La storia del torneo femminile è più complessa perché non sempre si è tenuto in Era Open, anzi: dal 1984 al 1987 e poi dal 1989 al 2003 sono state altre le città su cui la WTA (nei suoi vari nomi) ha deciso di puntare. Si ricordano, negli Anni ’70, approcci a Cincinnati da parte di Maria Nasuelli prima che il torneo cambiasse fondamentalmente tutto. Per la storia di cui abbiamo appena parlato, dunque, è necessario fare un lunghissimo salto in avanti fino al 2004. Fine dei problemi di sponsorizzazione degli Anni ’70, fine dell’esilio grazie all’intervento della Octagon, che comprò la licenza di Bol (la città croata nel giro ci è comunque tornata di recente) prima che la USTA rilevasse il torneo nel 2008. E, nel 2009, l’evento acquisì quello che oggi è lo status di 1000 anche con le donne, prendendosi lo spazio che avevano sia San Diego che Los Angeles tra gli altri (non citiamo due tornei a caso: uno lo vinse Raffaella Reggi nel 1987, l’altro fu strumento della corsa di Flavia Pennetta nel 2009).
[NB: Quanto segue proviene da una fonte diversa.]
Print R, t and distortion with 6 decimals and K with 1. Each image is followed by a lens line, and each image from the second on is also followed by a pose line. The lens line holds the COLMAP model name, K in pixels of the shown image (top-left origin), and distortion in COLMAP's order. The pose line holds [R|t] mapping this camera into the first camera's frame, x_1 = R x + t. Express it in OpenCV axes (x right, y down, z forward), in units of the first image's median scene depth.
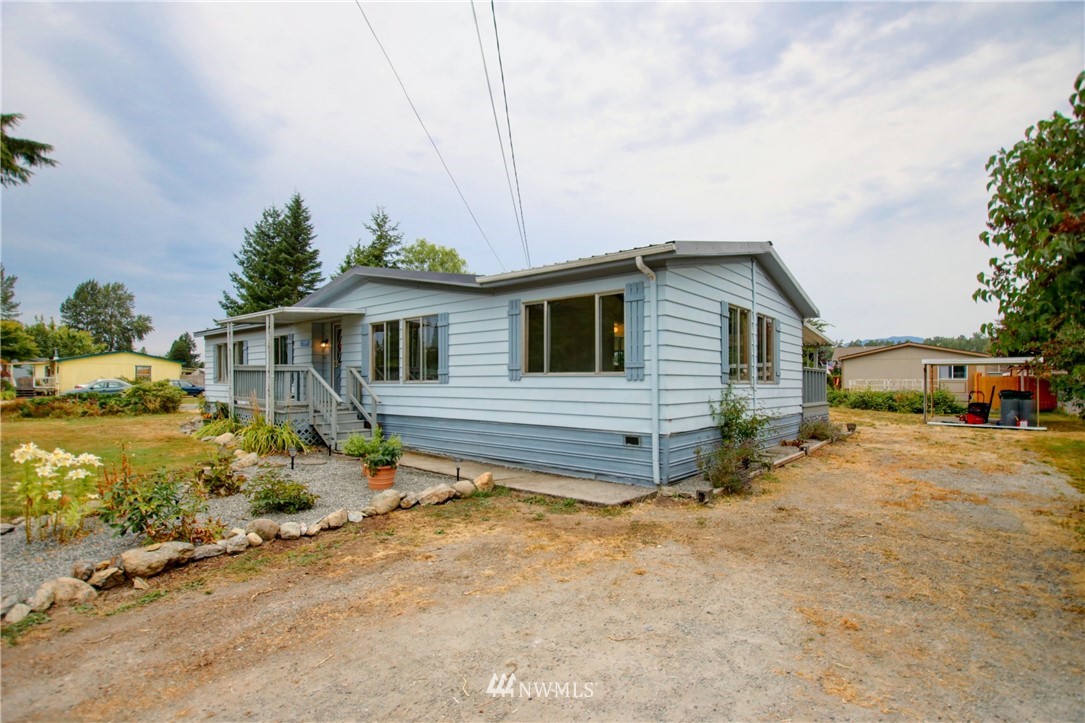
lens RADIAL K [[510.6, 0, 542.0], [0, 510.6, 374.8], [0, 0, 1]] dist [-0.030756, -0.000483]
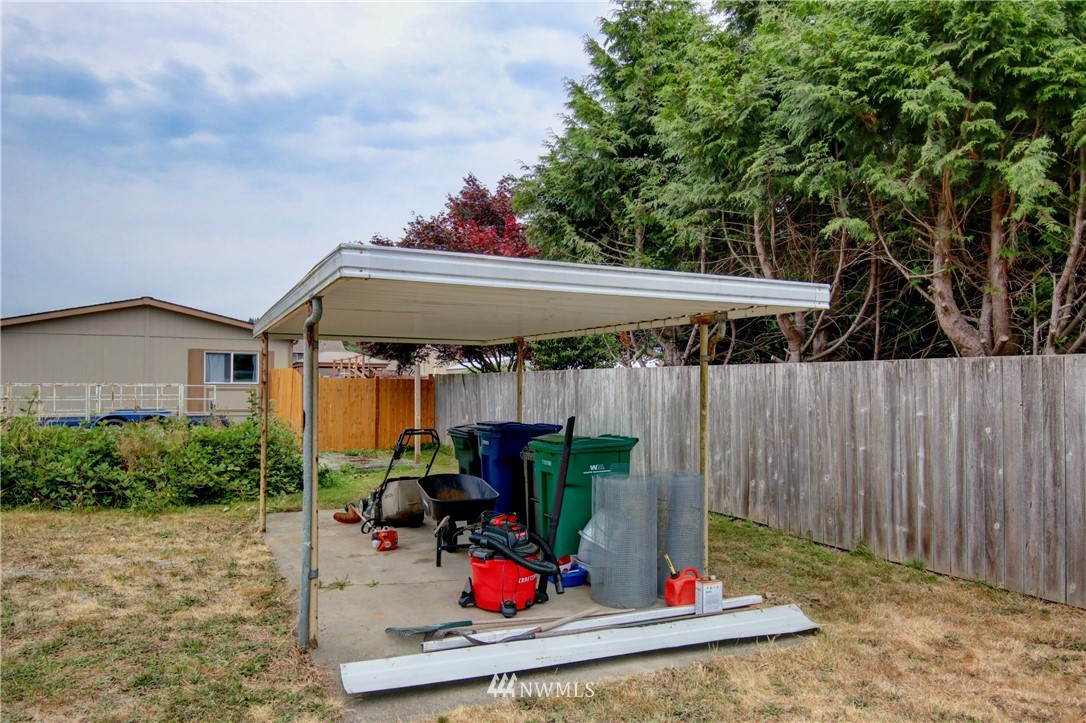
lens RADIAL K [[736.8, 0, 543.8], [0, 736.8, 380.9], [0, 0, 1]] dist [0.003371, 0.001002]
pose [[0.413669, 0.009871, 0.910374, 0.432703], [-0.018697, 0.999822, -0.002345, 0.003892], [-0.910235, -0.016051, 0.413780, 0.627150]]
Al tempo (parliamo di 2004) le italiane già fioccavano nelle parti alte della classifica mondiale: non sorprende, dunque, che parecchie volte si vedessero a livello di terzo turno come minimo. In quell’anno Flavia Pennetta, su tabellone a 28, raggiunse i quarti (fu battuta da Lindsay Davenport, che allora era ancora troppo per lei). Con l’avvento dello status che allora era di Premier 5, toccò alla brindisina scrivere in Ohio una pagina di storia: batté Morita, Szavay e Venus Williams in fila. Approdò ai quarti: battendo la slovacca Daniela Hantuchova sarebbe entrata in top ten. Ci riuscì: 6-3 6-3, prima azzurra di sempre tra le Prime Dieci. E poco importò che poi Dinara Safina la travolse in semifinale.
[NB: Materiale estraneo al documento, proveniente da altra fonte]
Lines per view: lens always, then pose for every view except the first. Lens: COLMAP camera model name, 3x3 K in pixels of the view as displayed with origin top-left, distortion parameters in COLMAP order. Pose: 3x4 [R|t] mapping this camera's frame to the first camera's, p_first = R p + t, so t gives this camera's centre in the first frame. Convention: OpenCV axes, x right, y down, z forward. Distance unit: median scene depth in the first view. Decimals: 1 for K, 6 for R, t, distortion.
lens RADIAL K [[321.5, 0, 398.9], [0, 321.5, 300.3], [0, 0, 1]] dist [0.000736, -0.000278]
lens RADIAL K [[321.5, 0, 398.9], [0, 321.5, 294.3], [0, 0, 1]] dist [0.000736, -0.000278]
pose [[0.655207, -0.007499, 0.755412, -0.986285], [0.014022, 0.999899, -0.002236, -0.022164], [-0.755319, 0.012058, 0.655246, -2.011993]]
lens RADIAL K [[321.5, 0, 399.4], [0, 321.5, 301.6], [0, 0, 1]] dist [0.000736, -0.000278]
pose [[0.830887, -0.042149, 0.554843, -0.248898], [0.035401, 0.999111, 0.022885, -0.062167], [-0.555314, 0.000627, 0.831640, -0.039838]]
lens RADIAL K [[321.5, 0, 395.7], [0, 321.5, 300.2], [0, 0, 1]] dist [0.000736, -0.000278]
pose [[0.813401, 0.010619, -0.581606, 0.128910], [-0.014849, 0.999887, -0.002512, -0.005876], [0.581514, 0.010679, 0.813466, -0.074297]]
L’anno dopo per lei ancora quarti, stavolta sbattendo su Kim Clijsters in un tempo in cui la belga vinse due US Open di fila, mentre nel 2011 e 2012 si fermarono ai piedi delle migliori otto prima Francesca Schiavone e poi Sara Errani. Nel 2013 fu proprio quest’ultima che perse il derby con Roberta Vinci che valeva proprio l’accesso ai quarti: per la tarantina una nuova vittoria avrebbe significato top ten, ma vuoi la tensione, vuoi Jelena Jankovic, l’occasione se ne andò lì. Almeno per quel momento. Altri terzi turni vennero dopo (Pennetta 2014, Knapp 2015, Vinci 2016, Giorgi 2017), ma una coda che potrebbe ancora non essere definitiva c’è stata nel 2023. E porta il nome di Jasmine Paolini che passò le qualificazioni, battè Marta Kostyuk, Cristina Bucsa e sfruttò il ritiro di Elena Rybakina. Dopo la kazaka, però, c’era Coco Gauff, e al tempo con la speranza ormai certezza del tennis made in USA c’era poco da fare. L’anno dopo, cioè quello passato, si è fermata al terzo turno con la russa Mirra Andreeva.